Miller, owner of Miller’s Bake House, milled 20 pounds of Elliott’s wheat—enough for 40 loaves of bread—on the Thursday evening before the farmers’ market, and mixed it with water and bread starter. At 5:30 Friday morning, Elliott and fellow GRUB resident Max Kee arrived at Miller’s bakery and began the day-long process of cutting, weighing and shaping balls of dough, and setting them aside to rise before baking them all into bread in Miller’s Italian-made wood-fired oven. Resident GRUB farmer Sherri Scott arrived in the early afternoon to help as well.
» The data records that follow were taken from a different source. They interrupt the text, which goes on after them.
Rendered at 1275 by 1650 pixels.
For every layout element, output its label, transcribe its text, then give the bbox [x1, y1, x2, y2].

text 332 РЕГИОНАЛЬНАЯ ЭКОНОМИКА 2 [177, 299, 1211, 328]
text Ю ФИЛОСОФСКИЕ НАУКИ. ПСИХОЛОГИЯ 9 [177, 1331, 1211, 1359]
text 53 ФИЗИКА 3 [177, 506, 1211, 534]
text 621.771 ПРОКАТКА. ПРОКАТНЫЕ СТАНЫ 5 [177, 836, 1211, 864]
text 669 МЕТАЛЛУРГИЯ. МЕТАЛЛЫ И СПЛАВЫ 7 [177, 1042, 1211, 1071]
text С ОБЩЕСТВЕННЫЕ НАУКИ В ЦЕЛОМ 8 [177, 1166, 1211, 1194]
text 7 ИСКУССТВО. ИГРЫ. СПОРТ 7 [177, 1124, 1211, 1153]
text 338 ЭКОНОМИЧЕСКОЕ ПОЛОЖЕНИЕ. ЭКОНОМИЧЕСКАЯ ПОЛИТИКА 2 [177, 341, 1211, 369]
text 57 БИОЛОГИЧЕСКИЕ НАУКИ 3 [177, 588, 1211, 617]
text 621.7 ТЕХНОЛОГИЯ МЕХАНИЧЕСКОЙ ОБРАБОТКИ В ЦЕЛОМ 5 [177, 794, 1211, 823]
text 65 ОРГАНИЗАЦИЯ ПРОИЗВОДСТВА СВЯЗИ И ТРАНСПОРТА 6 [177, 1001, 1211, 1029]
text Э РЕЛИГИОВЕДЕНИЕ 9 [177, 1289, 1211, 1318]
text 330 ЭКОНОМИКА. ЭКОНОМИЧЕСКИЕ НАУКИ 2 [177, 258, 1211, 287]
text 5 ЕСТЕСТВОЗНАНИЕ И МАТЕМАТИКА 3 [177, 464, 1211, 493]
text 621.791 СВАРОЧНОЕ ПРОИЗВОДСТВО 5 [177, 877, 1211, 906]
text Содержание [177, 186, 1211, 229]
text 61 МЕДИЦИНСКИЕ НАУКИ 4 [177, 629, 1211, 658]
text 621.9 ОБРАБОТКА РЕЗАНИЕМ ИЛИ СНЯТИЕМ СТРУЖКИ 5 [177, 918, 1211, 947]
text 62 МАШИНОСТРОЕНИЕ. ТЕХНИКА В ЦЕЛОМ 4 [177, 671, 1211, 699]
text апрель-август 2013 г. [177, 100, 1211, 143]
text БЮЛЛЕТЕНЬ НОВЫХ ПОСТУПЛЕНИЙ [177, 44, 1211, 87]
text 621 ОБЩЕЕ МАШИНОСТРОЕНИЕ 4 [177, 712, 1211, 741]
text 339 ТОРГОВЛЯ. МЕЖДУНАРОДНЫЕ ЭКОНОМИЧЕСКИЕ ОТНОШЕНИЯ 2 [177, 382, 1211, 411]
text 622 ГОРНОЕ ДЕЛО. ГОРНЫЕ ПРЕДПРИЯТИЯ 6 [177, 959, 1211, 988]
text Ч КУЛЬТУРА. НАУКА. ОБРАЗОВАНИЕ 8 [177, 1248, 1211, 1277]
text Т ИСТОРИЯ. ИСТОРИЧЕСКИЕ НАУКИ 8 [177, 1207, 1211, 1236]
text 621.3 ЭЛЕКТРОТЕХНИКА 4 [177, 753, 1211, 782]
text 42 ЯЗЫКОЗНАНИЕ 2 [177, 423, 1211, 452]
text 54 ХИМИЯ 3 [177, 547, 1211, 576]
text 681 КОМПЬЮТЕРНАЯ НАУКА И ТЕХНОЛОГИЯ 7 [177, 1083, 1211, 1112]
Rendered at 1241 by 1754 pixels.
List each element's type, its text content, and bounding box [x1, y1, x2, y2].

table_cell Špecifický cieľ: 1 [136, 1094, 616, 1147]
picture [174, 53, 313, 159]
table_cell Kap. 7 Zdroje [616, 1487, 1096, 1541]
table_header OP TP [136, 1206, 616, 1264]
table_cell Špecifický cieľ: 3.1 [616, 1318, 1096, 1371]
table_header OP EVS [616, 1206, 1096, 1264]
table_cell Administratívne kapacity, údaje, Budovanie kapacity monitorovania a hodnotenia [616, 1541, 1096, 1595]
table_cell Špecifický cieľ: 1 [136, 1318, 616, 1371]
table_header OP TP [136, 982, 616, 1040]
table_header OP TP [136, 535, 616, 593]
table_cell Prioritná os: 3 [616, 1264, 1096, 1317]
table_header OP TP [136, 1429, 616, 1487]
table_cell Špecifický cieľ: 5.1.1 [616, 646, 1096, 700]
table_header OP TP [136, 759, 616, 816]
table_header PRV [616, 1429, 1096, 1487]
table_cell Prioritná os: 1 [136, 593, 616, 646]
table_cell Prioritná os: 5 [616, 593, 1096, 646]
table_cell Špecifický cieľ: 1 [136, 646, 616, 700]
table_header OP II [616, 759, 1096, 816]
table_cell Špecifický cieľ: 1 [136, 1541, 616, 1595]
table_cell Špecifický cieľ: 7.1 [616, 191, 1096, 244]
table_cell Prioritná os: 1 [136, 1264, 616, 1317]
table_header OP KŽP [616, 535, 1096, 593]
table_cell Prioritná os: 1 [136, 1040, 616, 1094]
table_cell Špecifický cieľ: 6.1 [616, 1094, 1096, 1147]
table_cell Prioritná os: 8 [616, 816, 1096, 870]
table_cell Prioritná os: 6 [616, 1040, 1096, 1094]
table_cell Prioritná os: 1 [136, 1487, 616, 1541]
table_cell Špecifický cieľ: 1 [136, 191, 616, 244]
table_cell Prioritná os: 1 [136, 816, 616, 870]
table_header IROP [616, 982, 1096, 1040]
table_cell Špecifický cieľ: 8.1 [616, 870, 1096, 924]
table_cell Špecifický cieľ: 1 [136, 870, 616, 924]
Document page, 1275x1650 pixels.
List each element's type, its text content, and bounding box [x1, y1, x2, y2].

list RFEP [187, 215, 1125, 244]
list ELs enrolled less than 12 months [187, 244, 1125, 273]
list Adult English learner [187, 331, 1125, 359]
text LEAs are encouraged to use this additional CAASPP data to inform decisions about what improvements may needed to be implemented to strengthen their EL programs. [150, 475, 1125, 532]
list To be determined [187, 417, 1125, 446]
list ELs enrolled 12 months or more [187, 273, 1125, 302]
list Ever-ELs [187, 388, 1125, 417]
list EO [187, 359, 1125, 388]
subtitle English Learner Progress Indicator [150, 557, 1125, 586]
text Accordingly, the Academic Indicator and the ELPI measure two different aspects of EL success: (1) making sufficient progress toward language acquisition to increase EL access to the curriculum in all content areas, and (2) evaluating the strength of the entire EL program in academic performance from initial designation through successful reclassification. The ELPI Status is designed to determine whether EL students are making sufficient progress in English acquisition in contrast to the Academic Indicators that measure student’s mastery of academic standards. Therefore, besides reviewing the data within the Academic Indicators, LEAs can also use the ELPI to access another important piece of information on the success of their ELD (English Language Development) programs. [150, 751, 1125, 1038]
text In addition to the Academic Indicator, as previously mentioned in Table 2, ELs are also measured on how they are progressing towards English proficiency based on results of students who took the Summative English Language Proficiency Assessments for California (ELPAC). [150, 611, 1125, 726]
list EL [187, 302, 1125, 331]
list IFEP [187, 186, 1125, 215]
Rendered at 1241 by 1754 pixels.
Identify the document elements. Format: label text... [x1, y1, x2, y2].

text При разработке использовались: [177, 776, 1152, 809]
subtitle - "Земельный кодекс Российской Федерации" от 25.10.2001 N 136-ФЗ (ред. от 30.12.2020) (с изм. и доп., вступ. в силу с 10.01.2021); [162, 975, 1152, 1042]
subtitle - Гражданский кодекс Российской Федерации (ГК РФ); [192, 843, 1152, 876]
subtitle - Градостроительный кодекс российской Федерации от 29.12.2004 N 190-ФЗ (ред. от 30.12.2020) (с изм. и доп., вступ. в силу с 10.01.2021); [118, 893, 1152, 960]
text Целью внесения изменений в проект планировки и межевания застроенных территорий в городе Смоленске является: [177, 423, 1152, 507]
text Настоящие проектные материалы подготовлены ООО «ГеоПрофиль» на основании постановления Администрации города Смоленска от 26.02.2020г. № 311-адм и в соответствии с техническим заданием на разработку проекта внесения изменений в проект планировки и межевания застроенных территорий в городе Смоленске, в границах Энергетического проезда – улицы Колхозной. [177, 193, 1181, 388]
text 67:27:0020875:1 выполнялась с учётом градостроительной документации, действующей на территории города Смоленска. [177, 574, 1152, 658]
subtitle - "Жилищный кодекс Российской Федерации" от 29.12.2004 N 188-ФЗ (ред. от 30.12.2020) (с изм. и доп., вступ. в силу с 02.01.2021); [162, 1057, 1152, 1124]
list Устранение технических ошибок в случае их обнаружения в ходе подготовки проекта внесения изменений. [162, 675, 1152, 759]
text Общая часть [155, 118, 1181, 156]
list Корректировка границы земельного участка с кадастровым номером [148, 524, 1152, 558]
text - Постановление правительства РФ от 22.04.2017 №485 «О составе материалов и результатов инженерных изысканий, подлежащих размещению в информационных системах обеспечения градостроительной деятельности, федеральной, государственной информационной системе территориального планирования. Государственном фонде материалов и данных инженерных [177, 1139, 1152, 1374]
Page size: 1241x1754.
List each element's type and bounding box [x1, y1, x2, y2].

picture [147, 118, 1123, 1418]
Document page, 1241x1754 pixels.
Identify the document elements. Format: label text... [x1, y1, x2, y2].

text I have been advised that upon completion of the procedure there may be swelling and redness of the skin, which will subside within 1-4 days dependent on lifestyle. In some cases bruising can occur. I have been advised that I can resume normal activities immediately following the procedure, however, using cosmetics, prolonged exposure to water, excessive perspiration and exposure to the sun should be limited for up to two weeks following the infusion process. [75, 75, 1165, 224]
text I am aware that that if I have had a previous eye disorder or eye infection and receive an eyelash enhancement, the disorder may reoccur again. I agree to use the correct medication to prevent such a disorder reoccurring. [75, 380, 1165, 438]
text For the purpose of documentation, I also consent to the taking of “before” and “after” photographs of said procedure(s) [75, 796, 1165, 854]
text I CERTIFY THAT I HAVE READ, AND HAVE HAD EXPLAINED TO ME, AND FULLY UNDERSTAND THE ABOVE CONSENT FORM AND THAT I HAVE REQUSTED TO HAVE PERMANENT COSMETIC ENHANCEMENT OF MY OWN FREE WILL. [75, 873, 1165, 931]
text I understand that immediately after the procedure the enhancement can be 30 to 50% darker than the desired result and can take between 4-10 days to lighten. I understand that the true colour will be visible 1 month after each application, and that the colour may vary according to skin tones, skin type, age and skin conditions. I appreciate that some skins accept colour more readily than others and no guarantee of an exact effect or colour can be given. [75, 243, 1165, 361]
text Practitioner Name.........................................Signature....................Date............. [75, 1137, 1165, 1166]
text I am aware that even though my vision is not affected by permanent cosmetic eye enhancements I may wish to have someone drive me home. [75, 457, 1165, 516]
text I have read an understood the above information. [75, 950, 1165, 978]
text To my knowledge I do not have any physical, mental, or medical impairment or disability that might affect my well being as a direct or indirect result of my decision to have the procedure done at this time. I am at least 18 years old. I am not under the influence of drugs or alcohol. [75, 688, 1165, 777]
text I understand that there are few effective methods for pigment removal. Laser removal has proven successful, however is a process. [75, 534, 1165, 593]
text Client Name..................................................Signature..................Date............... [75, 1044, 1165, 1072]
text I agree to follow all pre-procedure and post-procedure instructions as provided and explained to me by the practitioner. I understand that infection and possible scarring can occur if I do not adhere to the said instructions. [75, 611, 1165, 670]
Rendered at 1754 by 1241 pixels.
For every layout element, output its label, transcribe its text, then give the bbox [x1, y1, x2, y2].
“Tim is highly motivated, and it’s fun to work with someone with that level of interest,” offered Miller. “What Tim and the others are doing at GRUB fits right into my own belief that total transparency, when it comes to growing and processing our food, is very important. Tim’s idea of going full circle with this particular food—wheat—from growing, harvesting, threshing, winnowing and baking into bread really is an education. I know he learned a lot. Not everyone goes to such lengths to learn about the food they eat.”

Miller added that Sonora wheat “has a very long history in Chico and California. John Bidwell grew Sonora. It’s a wonderful wheat, and Tim made very nice bread with it. I was impressed.”

For those interested in small-scale wheat growing, Elliott suggests planting a “pancake patch”—a small patch of wheat that can be freshly harvested and prepared just before making a batch of, say, pancakes on a weekend morning. He actually borrowed the term from Ohio farmer/writer Gene Logsdson, who uses it in his book Small-Scale Grain Raising: An Organic Guide to Growing, Processing, and Using Nutritious Whole Grains for Home Gardeners and Local Farmers, which Elliott highly recommends.

“You don’t need that much space, maybe a fifth of an acre,” said Elliott. “If you have a big enough yard, you could definitely do this.”

Elliott, for his part, plans to repeat this year’s field-to-table success (“Definitely!”). He’ll start planting his new wheat crop come November.